How Yahoo is offering carbon-neutral ad buys at scale
Yahoo is offering advertisers access to green media products through a partnership with Scope3. Here’s how it works.
How can ad buyers be sure that green purchases are truly green? / Johann Siemens
The marketing industry is experiencing a demand for green tech solutions as pressure grows on brands to demonstrate their environmental bona fides. Catering to that demand, as of this week, Yahoo is offering advertising partners access to carbon-neutral media buys through its ad ecosystem. That process is being facilitated through the use of Scope3’s tools, which are designed to allow buyers access to carbon-neutral advertising. Married to the scale of Yahoo’s supply-side platform (SSP), that partnership should allow many more buyers to alleviate environmental concerns and reach mainstream audiences.
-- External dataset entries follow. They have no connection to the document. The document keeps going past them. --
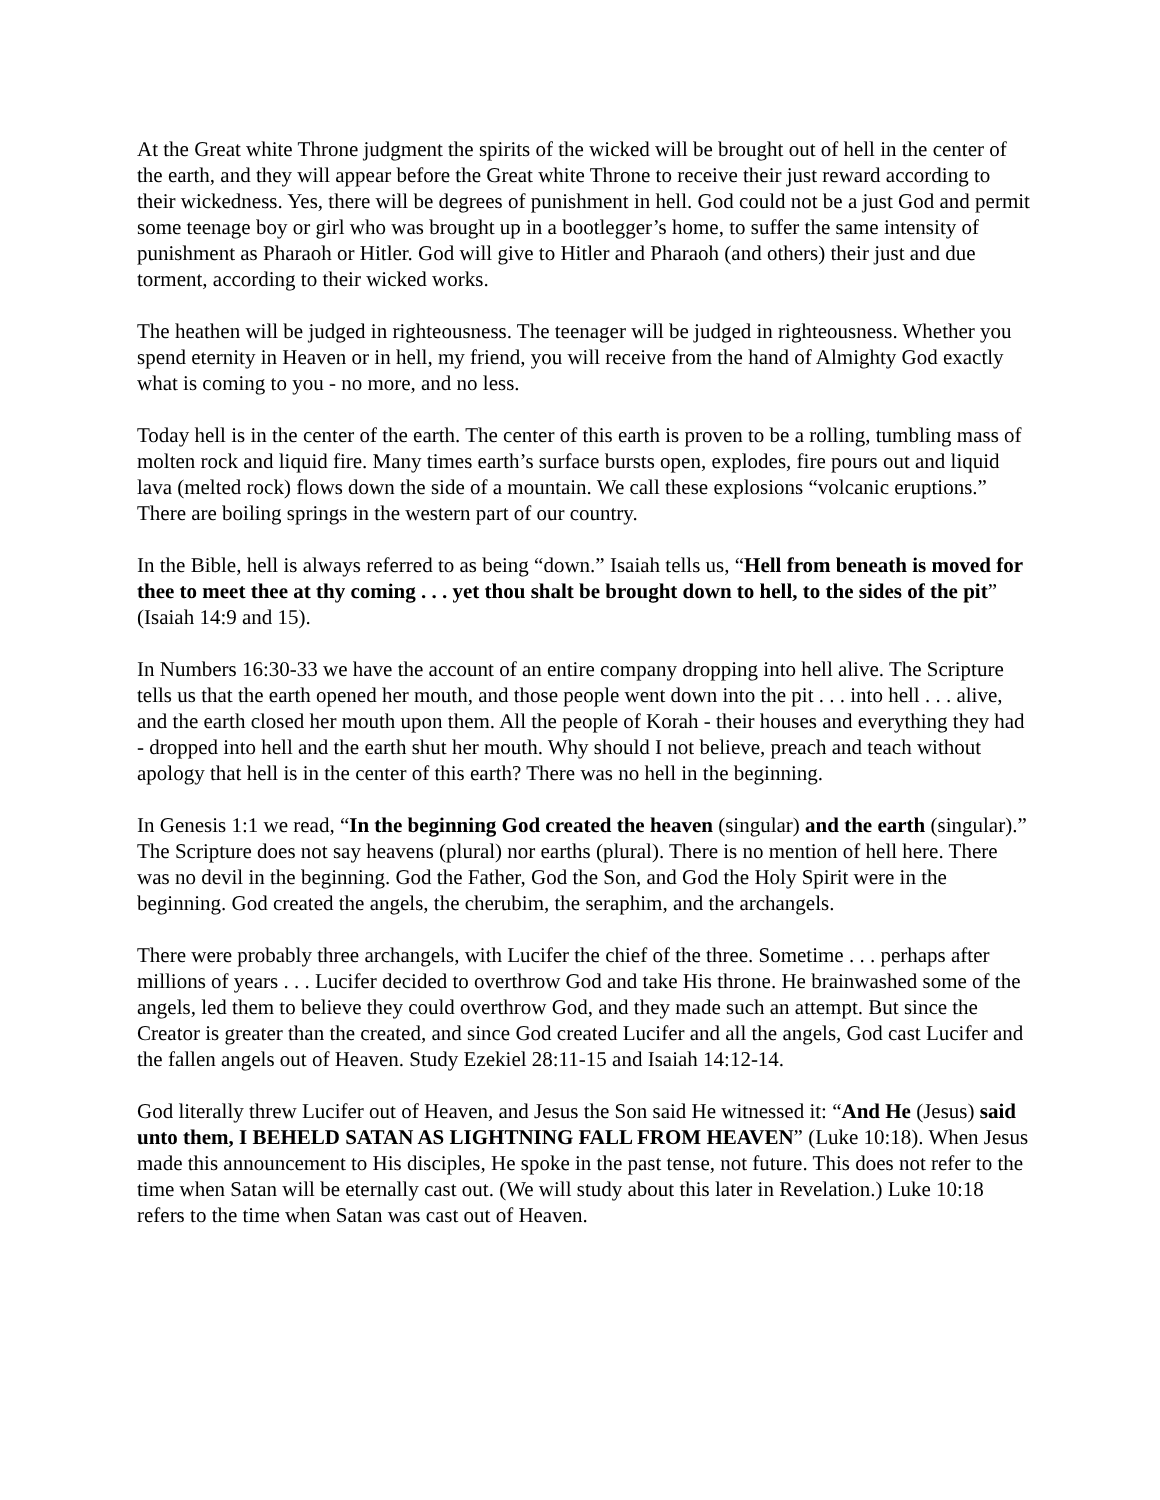At the Great white Throne judgment the spirits of the wicked will be brought out of hell in the center of the earth, and they will appear before the Great white Throne to receive their just reward according to their wickedness. Yes, there will be degrees of punishment in hell. God could not be a just God and permit some teenage boy or girl who was brought up in a bootlegger’s home, to suffer the same intensity of punishment as Pharaoh or Hitler. God will give to Hitler and Pharaoh (and others) their just and due torment, according to their wicked works.
The heathen will be judged in righteousness. The teenager will be judged in righteousness. Whether you spend eternity in Heaven or in hell, my friend, you will receive from the hand of Almighty God exactly what is coming to you - no more, and no less.
Today hell is in the center of the earth. The center of this earth is proven to be a rolling, tumbling mass of molten rock and liquid fire. Many times earth’s surface bursts open, explodes, fire pours out and liquid lava (melted rock) flows down the side of a mountain. We call these explosions “volcanic eruptions.” There are boiling springs in the western part of our country.
In the Bible, hell is always referred to as being “down.” Isaiah tells us, “Hell from beneath is moved for thee to meet thee at thy coming . . . yet thou shalt be brought down to hell, to the sides of the pit” (Isaiah 14:9 and 15).
In Numbers 16:30-33 we have the account of an entire company dropping into hell alive. The Scripture tells us that the earth opened her mouth, and those people went down into the pit . . . into hell . . . alive, and the earth closed her mouth upon them. All the people of Korah - their houses and everything they had - dropped into hell and the earth shut her mouth. Why should I not believe, preach and teach without apology that hell is in the center of this earth? There was no hell in the beginning.
In Genesis 1:1 we read, “In the beginning God created the heaven (singular) and the earth (singular).” The Scripture does not say heavens (plural) nor earths (plural). There is no mention of hell here. There was no devil in the beginning. God the Father, God the Son, and God the Holy Spirit were in the beginning. God created the angels, the cherubim, the seraphim, and the archangels.
There were probably three archangels, with Lucifer the chief of the three. Sometime . . . perhaps after millions of years . . . Lucifer decided to overthrow God and take His throne. He brainwashed some of the angels, led them to believe they could overthrow God, and they made such an attempt. But since the Creator is greater than the created, and since God created Lucifer and all the angels, God cast Lucifer and the fallen angels out of Heaven. Study Ezekiel 28:11-15 and Isaiah 14:12-14.
God literally threw Lucifer out of Heaven, and Jesus the Son said He witnessed it: “And He (Jesus) said unto them, I BEHELD SATAN AS LIGHTNING FALL FROM HEAVEN” (Luke 10:18). When Jesus made this announcement to His disciples, He spoke in the past tense, not future. This does not refer to the time when Satan will be eternally cast out. (We will study about this later in Revelation.) Luke 10:18 refers to the time when Satan was cast out of Heaven.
It comes as brands increasingly consider how marketing activity can contribute to the global climate crisis and see them on the wrong side of greenwashing accusations if they do not take steps to acknowledge and mitigate the fact while touting their green credentials.
To that end, the option to purchase ‘green media products’ (GMPs) is being integrated into private marketplaces (PMPs) across Yahoo’s ad tools. That option is available globally through any demand-side platform (DSP) connected to the Yahoo SSP, including its own DSP.
Keeping up with the times
Simon Halstead is vice president of exchanges and supply, international, at Yahoo. He argues that societal pressures are creating a demand for truly carbon-neutral processes throughout the marketing industry: “As many companies work to their own sustainability strategies and commitments, we want to help buyers on that journey. Until now, clients have only been able to compensate for CO2 emissions from their supply chains. Yahoo is taking this to the next step by actively encouraging reduced CO2 emissions through increased demand.”
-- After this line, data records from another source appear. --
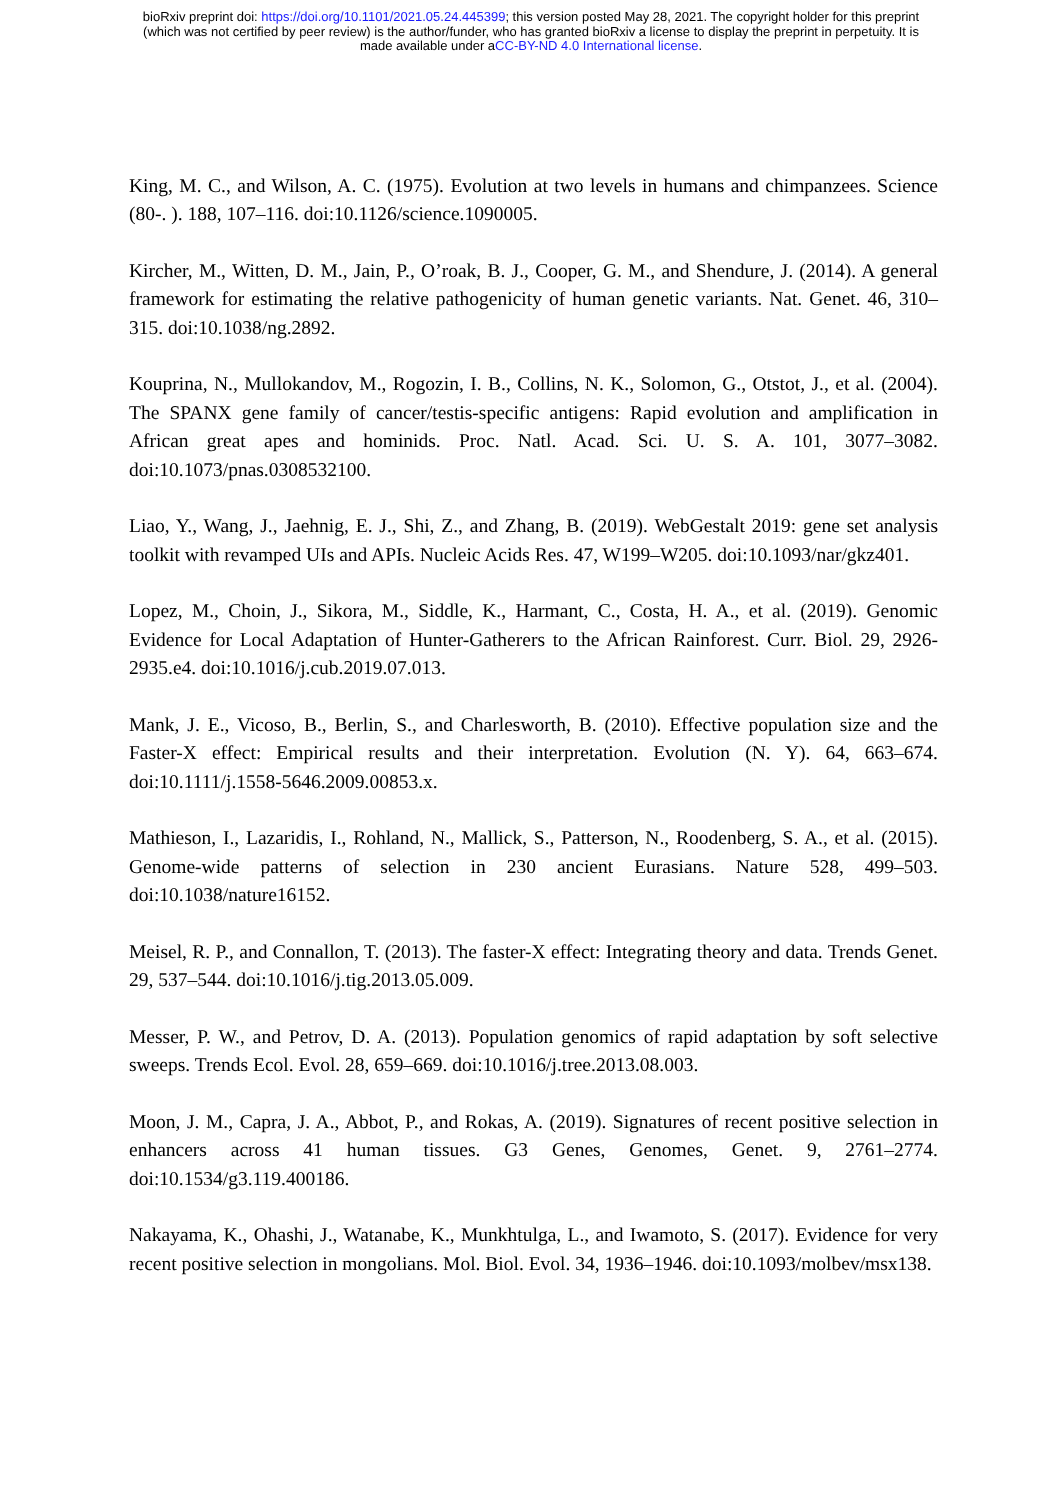bioRxiv preprint doi: https://doi.org/10.1101/2021.05.24.445399; this version posted May 28, 2021. The copyright holder for this preprint
(which was not certified by peer review) is the author/funder, who has granted bioRxiv a license to display the preprint in perpetuity. It is
made available under aCC-BY-ND 4.0 International license.
King, M. C., and Wilson, A. C. (1975). Evolution at two levels in humans and chimpanzees. Science (80-. ). 188, 107–116. doi:10.1126/science.1090005.
Kircher, M., Witten, D. M., Jain, P., O’roak, B. J., Cooper, G. M., and Shendure, J. (2014). A general framework for estimating the relative pathogenicity of human genetic variants. Nat. Genet. 46, 310–315. doi:10.1038/ng.2892.
Kouprina, N., Mullokandov, M., Rogozin, I. B., Collins, N. K., Solomon, G., Otstot, J., et al. (2004). The SPANX gene family of cancer/testis-specific antigens: Rapid evolution and amplification in African great apes and hominids. Proc. Natl. Acad. Sci. U. S. A. 101, 3077–3082. doi:10.1073/pnas.0308532100.
Liao, Y., Wang, J., Jaehnig, E. J., Shi, Z., and Zhang, B. (2019). WebGestalt 2019: gene set analysis toolkit with revamped UIs and APIs. Nucleic Acids Res. 47, W199–W205. doi:10.1093/nar/gkz401.
Lopez, M., Choin, J., Sikora, M., Siddle, K., Harmant, C., Costa, H. A., et al. (2019). Genomic Evidence for Local Adaptation of Hunter-Gatherers to the African Rainforest. Curr. Biol. 29, 2926-2935.e4. doi:10.1016/j.cub.2019.07.013.
Mank, J. E., Vicoso, B., Berlin, S., and Charlesworth, B. (2010). Effective population size and the Faster-X effect: Empirical results and their interpretation. Evolution (N. Y). 64, 663–674. doi:10.1111/j.1558-5646.2009.00853.x.
Mathieson, I., Lazaridis, I., Rohland, N., Mallick, S., Patterson, N., Roodenberg, S. A., et al. (2015). Genome-wide patterns of selection in 230 ancient Eurasians. Nature 528, 499–503. doi:10.1038/nature16152.
Meisel, R. P., and Connallon, T. (2013). The faster-X effect: Integrating theory and data. Trends Genet. 29, 537–544. doi:10.1016/j.tig.2013.05.009.
Messer, P. W., and Petrov, D. A. (2013). Population genomics of rapid adaptation by soft selective sweeps. Trends Ecol. Evol. 28, 659–669. doi:10.1016/j.tree.2013.08.003.
Moon, J. M., Capra, J. A., Abbot, P., and Rokas, A. (2019). Signatures of recent positive selection in enhancers across 41 human tissues. G3 Genes, Genomes, Genet. 9, 2761–2774. doi:10.1534/g3.119.400186.
Nakayama, K., Ohashi, J., Watanabe, K., Munkhtulga, L., and Iwamoto, S. (2017). Evidence for very recent positive selection in mongolians. Mol. Biol. Evol. 34, 1936–1946. doi:10.1093/molbev/msx138.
Inventory bought through GMPs is measured for its carbon impact by Scope3. Following that initial measurement, the total carbon impact of the media buy is then compensated through a partnership with Carbon Direct. The client can then choose to buy those GMPs, just as they chose to purchase against publishers and audiences on the SSP.
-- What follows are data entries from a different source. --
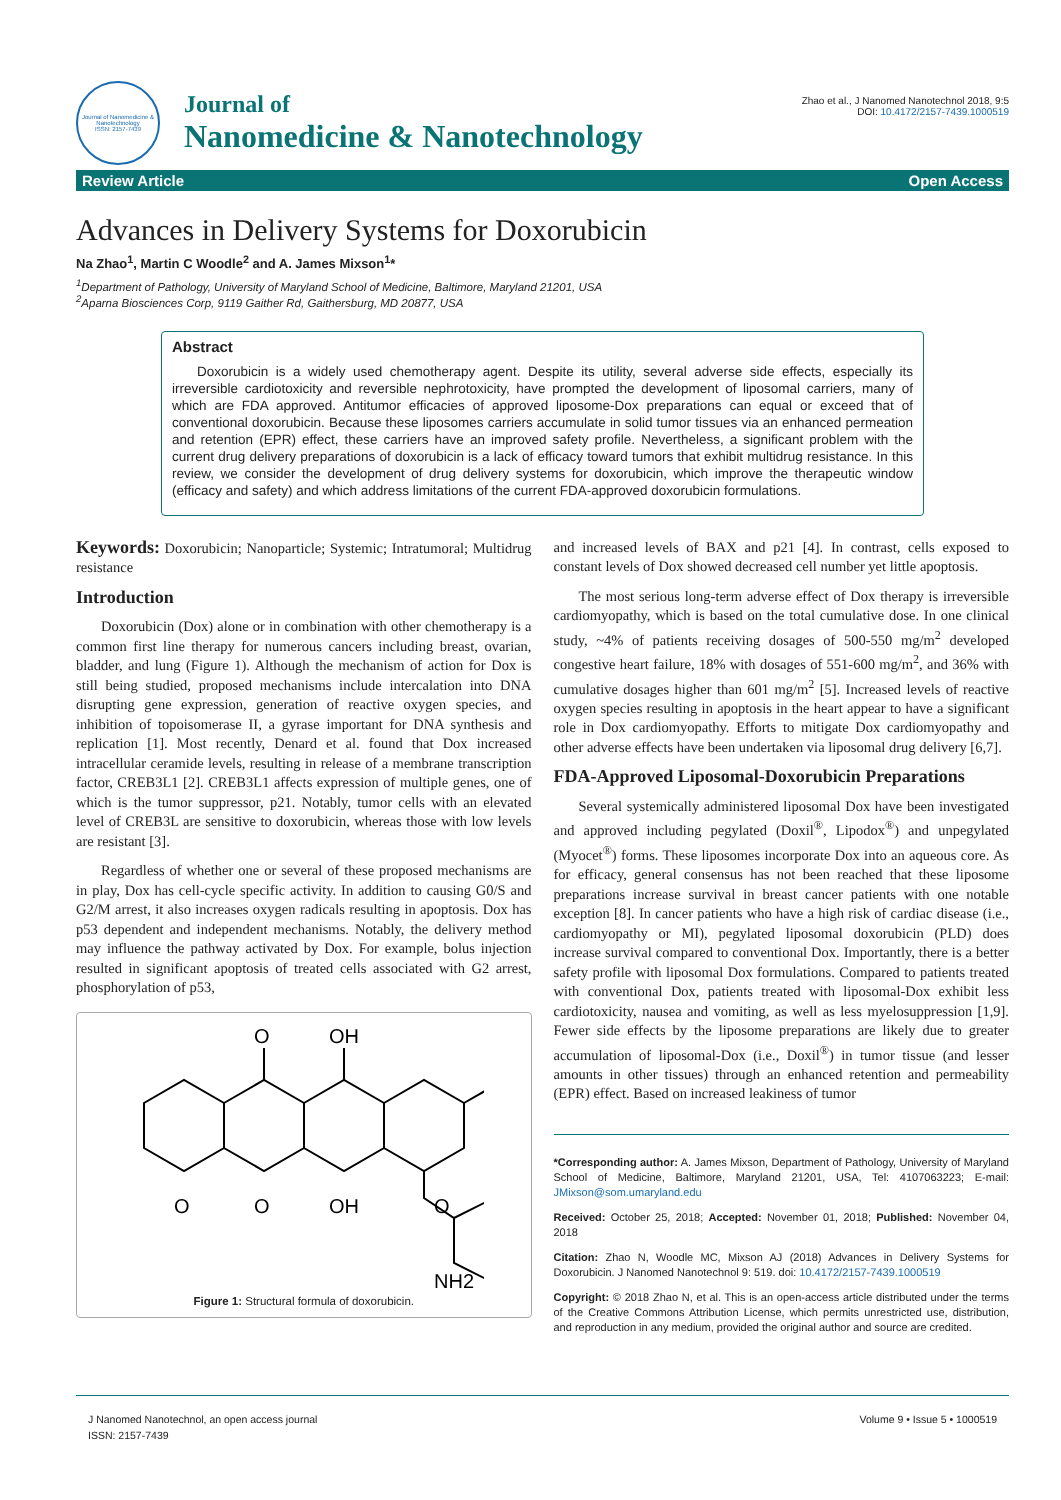Journal of Nanomedicine & Nanotechnology
ISSN: 2157-7439
Journal of
Nanomedicine & Nanotechnology
Zhao et al., J Nanomed Nanotechnol 2018, 9:5
DOI: 10.4172/2157-7439.1000519
Review Article Open Access
Advances in Delivery Systems for Doxorubicin
Na Zhao<sup>1</sup>, Martin C Woodle<sup>2</sup> and A. James Mixson<sup>1</sup>*
<sup>1</sup> Department of Pathology, University of Maryland School of Medicine, Baltimore, Maryland 21201, USA
<sup>2</sup> Aparna Biosciences Corp, 9119 Gaither Rd, Gaithersburg, MD 20877, USA
Abstract
Doxorubicin is a widely used chemotherapy agent. Despite its utility, several adverse side effects, especially its irreversible cardiotoxicity and reversible nephrotoxicity, have prompted the development of liposomal carriers, many of which are FDA approved. Antitumor efficacies of approved liposome-Dox preparations can equal or exceed that of conventional doxorubicin. Because these liposomes carriers accumulate in solid tumor tissues via an enhanced permeation and retention (EPR) effect, these carriers have an improved safety profile. Nevertheless, a significant problem with the current drug delivery preparations of doxorubicin is a lack of efficacy toward tumors that exhibit multidrug resistance. In this review, we consider the development of drug delivery systems for doxorubicin, which improve the therapeutic window (efficacy and safety) and which address limitations of the current FDA-approved doxorubicin formulations.
Keywords: Doxorubicin; Nanoparticle; Systemic; Intratumoral; Multidrug resistance
Introduction
Doxorubicin (Dox) alone or in combination with other chemotherapy is a common first line therapy for numerous cancers including breast, ovarian, bladder, and lung (Figure 1). Although the mechanism of action for Dox is still being studied, proposed mechanisms include intercalation into DNA disrupting gene expression, generation of reactive oxygen species, and inhibition of topoisomerase II, a gyrase important for DNA synthesis and replication [1]. Most recently, Denard et al. found that Dox increased intracellular ceramide levels, resulting in release of a membrane transcription factor, CREB3L1 [2]. CREB3L1 affects expression of multiple genes, one of which is the tumor suppressor, p21. Notably, tumor cells with an elevated level of CREB3L are sensitive to doxorubicin, whereas those with low levels are resistant [3].
Regardless of whether one or several of these proposed mechanisms are in play, Dox has cell-cycle specific activity. In addition to causing G0/S and G2/M arrest, it also increases oxygen radicals resulting in apoptosis. Dox has p53 dependent and independent mechanisms. Notably, the delivery method may influence the pathway activated by Dox. For example, bolus injection resulted in significant apoptosis of treated cells associated with G2 arrest, phosphorylation of p53,
O
OH
O
O
OH
O
NH2
Figure 1: Structural formula of doxorubicin.
and increased levels of BAX and p21 [4]. In contrast, cells exposed to constant levels of Dox showed decreased cell number yet little apoptosis.
The most serious long-term adverse effect of Dox therapy is irreversible cardiomyopathy, which is based on the total cumulative dose. In one clinical study, ~4% of patients receiving dosages of 500-550 mg/m<sup>2</sup> developed congestive heart failure, 18% with dosages of 551-600 mg/m<sup>2</sup>, and 36% with cumulative dosages higher than 601 mg/m<sup>2</sup> [5]. Increased levels of reactive oxygen species resulting in apoptosis in the heart appear to have a significant role in Dox cardiomyopathy. Efforts to mitigate Dox cardiomyopathy and other adverse effects have been undertaken via liposomal drug delivery [6,7].
FDA-Approved Liposomal-Doxorubicin Preparations
Several systemically administered liposomal Dox have been investigated and approved including pegylated (Doxil<sup>®</sup>, Lipodox<sup>®</sup>) and unpegylated (Myocet<sup>®</sup>) forms. These liposomes incorporate Dox into an aqueous core. As for efficacy, general consensus has not been reached that these liposome preparations increase survival in breast cancer patients with one notable exception [8]. In cancer patients who have a high risk of cardiac disease (i.e., cardiomyopathy or MI), pegylated liposomal doxorubicin (PLD) does increase survival compared to conventional Dox. Importantly, there is a better safety profile with liposomal Dox formulations. Compared to patients treated with conventional Dox, patients treated with liposomal-Dox exhibit less cardiotoxicity, nausea and vomiting, as well as less myelosuppression [1,9]. Fewer side effects by the liposome preparations are likely due to greater accumulation of liposomal-Dox (i.e., Doxil<sup>®</sup>) in tumor tissue (and lesser amounts in other tissues) through an enhanced retention and permeability (EPR) effect. Based on increased leakiness of tumor
*Corresponding author: A. James Mixson, Department of Pathology, University of Maryland School of Medicine, Baltimore, Maryland 21201, USA, Tel: 4107063223; E-mail: JMixson@som.umaryland.edu
Received: October 25, 2018; Accepted: November 01, 2018; Published: November 04, 2018
Citation: Zhao N, Woodle MC, Mixson AJ (2018) Advances in Delivery Systems for Doxorubicin. J Nanomed Nanotechnol 9: 519. doi: 10.4172/2157-7439.1000519
Copyright: © 2018 Zhao N, et al. This is an open-access article distributed under the terms of the Creative Commons Attribution License, which permits unrestricted use, distribution, and reproduction in any medium, provided the original author and source are credited.
J Nanomed Nanotechnol, an open access journal
ISSN: 2157-7439
Volume 9 • Issue 5 • 1000519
As demand increases, there is space for further additions to the PMPs. “We will continue to add partners to our green PMP solutions over time,” Halstead said. “We will continue to look at how we can enhance our offerings in this space and refine the opportunities moving forward. We will build that in line with advertiser requirements and publisher partnerships.”
Last year, media investment firm GroupM began an audit of its own carbon creation, in line with parent company WPP’s commitment to clean up its ‘dirty media supply’. It, along with other commitments by major players within the industry, is a sign that the widespread adoption of green practices is seen as integral to the future of marketing.
The introduction of an option during the buying process – no matter the scale of the platform – can never be a silver bullet for decreasing the industry’s carbon footprint. However, with more consumers and industry practitioners calling for green solutions, the reality is that the ability to offset carbon is one that many within the industry will take advantage of.